--- START Page extract ---

Why doesn't the search plugin index attachments? are there any technical reasons for not including this feature/option? (besides increased processing time, and depending from external programs.)

One could check for all non-mdwn files, convert them to text, if such thing is possible, and add them as documents; I guess needsbuild would be a good site for that.


I don't think there are really any reasons, other than noone having done it.

Although it is worth noting that using additional libraries/programs to eg, pull exif data and comments out of image files and make it searchable, does potentially increase ikiwiki's attack surface.

Comment by joey Fri Jan 13 13:46:49 2012
RE: comment 1

I've modified the plugin adding the possibility of indexing attachments. Only PDF attachments for now, but support for other filetypes should be real easy to add.

The changes to IkiWiki/Plugin/search.pm are available at http://git.devnull.li/ikiwiki.git, in the srchatt branch.

I have a small question about filenames and security: I'm using qx to execute the program that extracts the text from the PDF files, but qx executes a whole string, and passes it not to the program I want to run, but to a shell, so it is possible (I think) to craft a filename that, in a shell, expands to something nasty.

How do the Perl/IkiWiki experts suggest to handle these potentially unsafe filenames? I've thought of the following options:

  • Running the text extractor program using Proc::Safe. I could not find a Debian package for it, and I'd rather avoid adding another dependency to IkiWiki.
  • Running the text extractor program as suggested in the perlipc document, using fork + exec.

I haven't done any of those because I'd like to check if there are any helpers in IkiWiki to do this. Perhaps the IkiWiki::possibly_foolish_untaint function does it? (I didn't really understand what it does...)

Comment by jerojasro Sun Jan 15 19:49:49 2012

Maybe it could be sufficient to run a command similar to

omindex --db /path/to/.ikiwiki/xapian/default --url http://webserver/ikiwiki /path/to/public_html
Comment by Michal Tue Jan 17 12:45:37 2012
RE: comment 1

?Michal, that's not a bad idea IMO, but we would lose some searching keywords and would also index structural elements (navigation text, and so on)

Comment by jerojasro Sat Jan 21 21:44:00 2012

--- END Page extract ---
--- START Recorded information ---

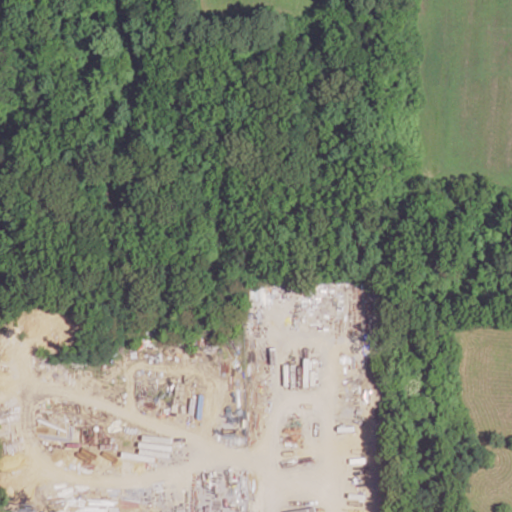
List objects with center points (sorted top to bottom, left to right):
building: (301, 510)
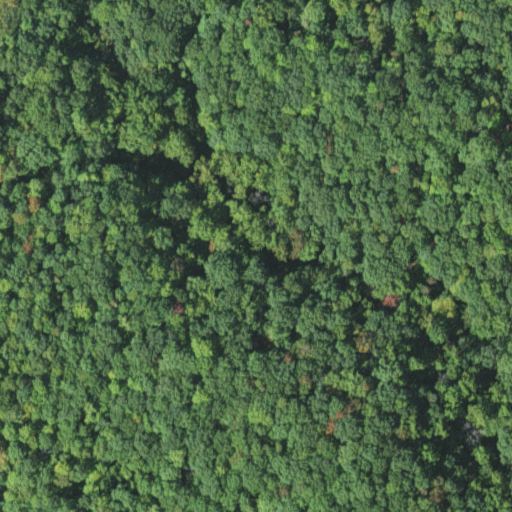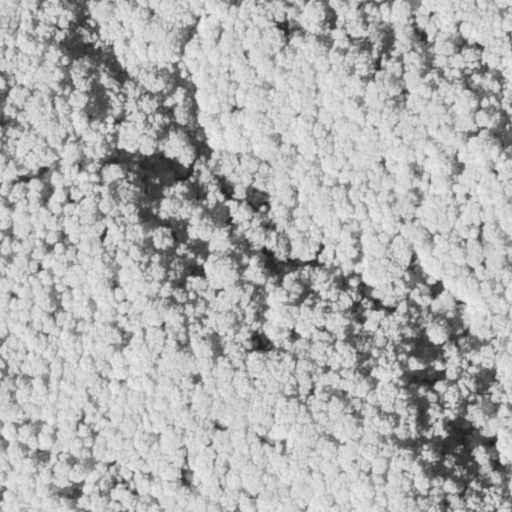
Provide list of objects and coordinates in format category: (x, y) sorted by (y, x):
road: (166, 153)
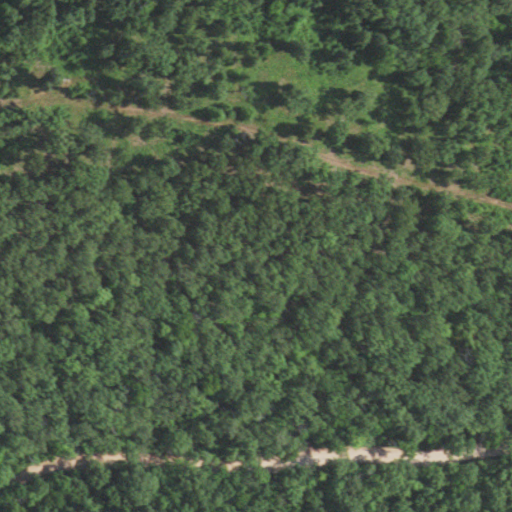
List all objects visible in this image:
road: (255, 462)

--- END Recorded information ---
--- START Recorded information ---

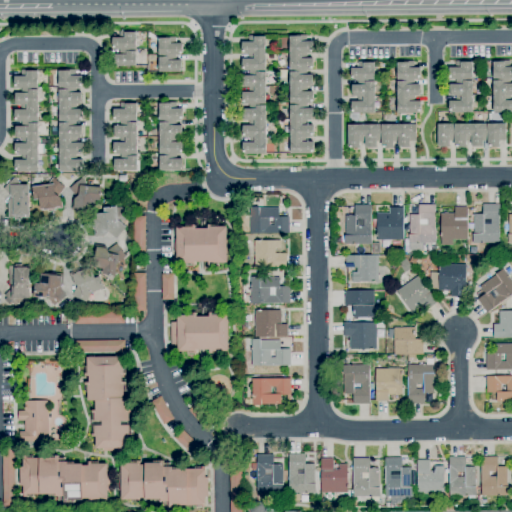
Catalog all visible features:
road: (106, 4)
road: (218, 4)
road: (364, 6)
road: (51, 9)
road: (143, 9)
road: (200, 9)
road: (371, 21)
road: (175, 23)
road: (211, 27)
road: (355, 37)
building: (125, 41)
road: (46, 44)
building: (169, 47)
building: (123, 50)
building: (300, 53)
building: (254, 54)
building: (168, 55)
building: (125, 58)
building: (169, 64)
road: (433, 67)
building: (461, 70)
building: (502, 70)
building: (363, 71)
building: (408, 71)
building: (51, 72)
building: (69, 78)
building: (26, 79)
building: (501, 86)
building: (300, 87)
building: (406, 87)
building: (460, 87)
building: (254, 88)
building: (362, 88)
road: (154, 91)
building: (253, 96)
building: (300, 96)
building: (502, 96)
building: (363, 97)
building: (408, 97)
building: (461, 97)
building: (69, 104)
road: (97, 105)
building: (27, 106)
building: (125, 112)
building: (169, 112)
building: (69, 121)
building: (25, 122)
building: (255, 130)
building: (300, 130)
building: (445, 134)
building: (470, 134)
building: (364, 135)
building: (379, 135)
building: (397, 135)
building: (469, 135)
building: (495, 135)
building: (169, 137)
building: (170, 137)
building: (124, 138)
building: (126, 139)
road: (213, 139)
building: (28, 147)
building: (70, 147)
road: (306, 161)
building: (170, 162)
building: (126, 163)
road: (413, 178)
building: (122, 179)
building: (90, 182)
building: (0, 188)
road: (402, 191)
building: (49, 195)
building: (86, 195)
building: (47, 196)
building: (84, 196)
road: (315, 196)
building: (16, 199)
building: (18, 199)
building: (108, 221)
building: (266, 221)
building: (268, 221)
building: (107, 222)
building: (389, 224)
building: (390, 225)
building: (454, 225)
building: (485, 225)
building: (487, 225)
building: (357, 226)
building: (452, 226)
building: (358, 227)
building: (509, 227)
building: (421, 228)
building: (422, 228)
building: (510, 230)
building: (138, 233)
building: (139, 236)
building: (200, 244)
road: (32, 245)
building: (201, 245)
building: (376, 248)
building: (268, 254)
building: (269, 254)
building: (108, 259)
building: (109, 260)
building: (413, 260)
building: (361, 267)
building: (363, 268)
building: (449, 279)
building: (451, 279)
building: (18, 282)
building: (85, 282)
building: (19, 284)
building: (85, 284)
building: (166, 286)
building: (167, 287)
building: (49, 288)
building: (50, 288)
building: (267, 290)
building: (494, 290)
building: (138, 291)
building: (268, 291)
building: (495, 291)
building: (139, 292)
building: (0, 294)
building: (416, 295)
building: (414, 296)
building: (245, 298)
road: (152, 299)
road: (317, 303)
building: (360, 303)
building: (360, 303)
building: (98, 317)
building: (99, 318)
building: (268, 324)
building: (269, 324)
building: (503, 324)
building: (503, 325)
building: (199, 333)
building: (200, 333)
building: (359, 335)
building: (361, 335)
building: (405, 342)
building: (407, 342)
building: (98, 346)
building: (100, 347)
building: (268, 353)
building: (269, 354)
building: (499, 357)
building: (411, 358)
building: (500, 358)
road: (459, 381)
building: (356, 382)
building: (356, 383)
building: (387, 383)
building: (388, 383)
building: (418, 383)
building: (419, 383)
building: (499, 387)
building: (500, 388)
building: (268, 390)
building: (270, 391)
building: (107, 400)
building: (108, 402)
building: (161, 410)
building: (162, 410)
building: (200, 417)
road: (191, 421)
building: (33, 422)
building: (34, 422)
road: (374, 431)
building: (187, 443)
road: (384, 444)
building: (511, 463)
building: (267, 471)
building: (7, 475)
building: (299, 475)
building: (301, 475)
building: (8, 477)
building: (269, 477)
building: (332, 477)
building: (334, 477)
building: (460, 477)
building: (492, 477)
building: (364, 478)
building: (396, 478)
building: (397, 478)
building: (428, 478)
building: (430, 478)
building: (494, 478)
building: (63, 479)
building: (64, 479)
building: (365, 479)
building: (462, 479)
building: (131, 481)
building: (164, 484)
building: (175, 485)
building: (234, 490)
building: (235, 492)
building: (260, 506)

--- END Recorded information ---

Copy the search plugin thread between "The changes to" and "dependency to IkiWiki.", inclusive, and swap "qx" for "backticks" wherever it appears there. The listing comes from a different source than the search plugin thread.

The changes to IkiWiki/Plugin/search.pm are available at http://git.devnull.li/ikiwiki.git, in the srchatt branch.

I have a small question about filenames and security: I'm using backticks to execute the program that extracts the text from the PDF files, but backticks executes a whole string, and passes it not to the program I want to run, but to a shell, so it is possible (I think) to craft a filename that, in a shell, expands to something nasty.

How do the Perl/IkiWiki experts suggest to handle these potentially unsafe filenames? I've thought of the following options:

  • Running the text extractor program using Proc::Safe. I could not find a Debian package for it, and I'd rather avoid adding another dependency to IkiWiki.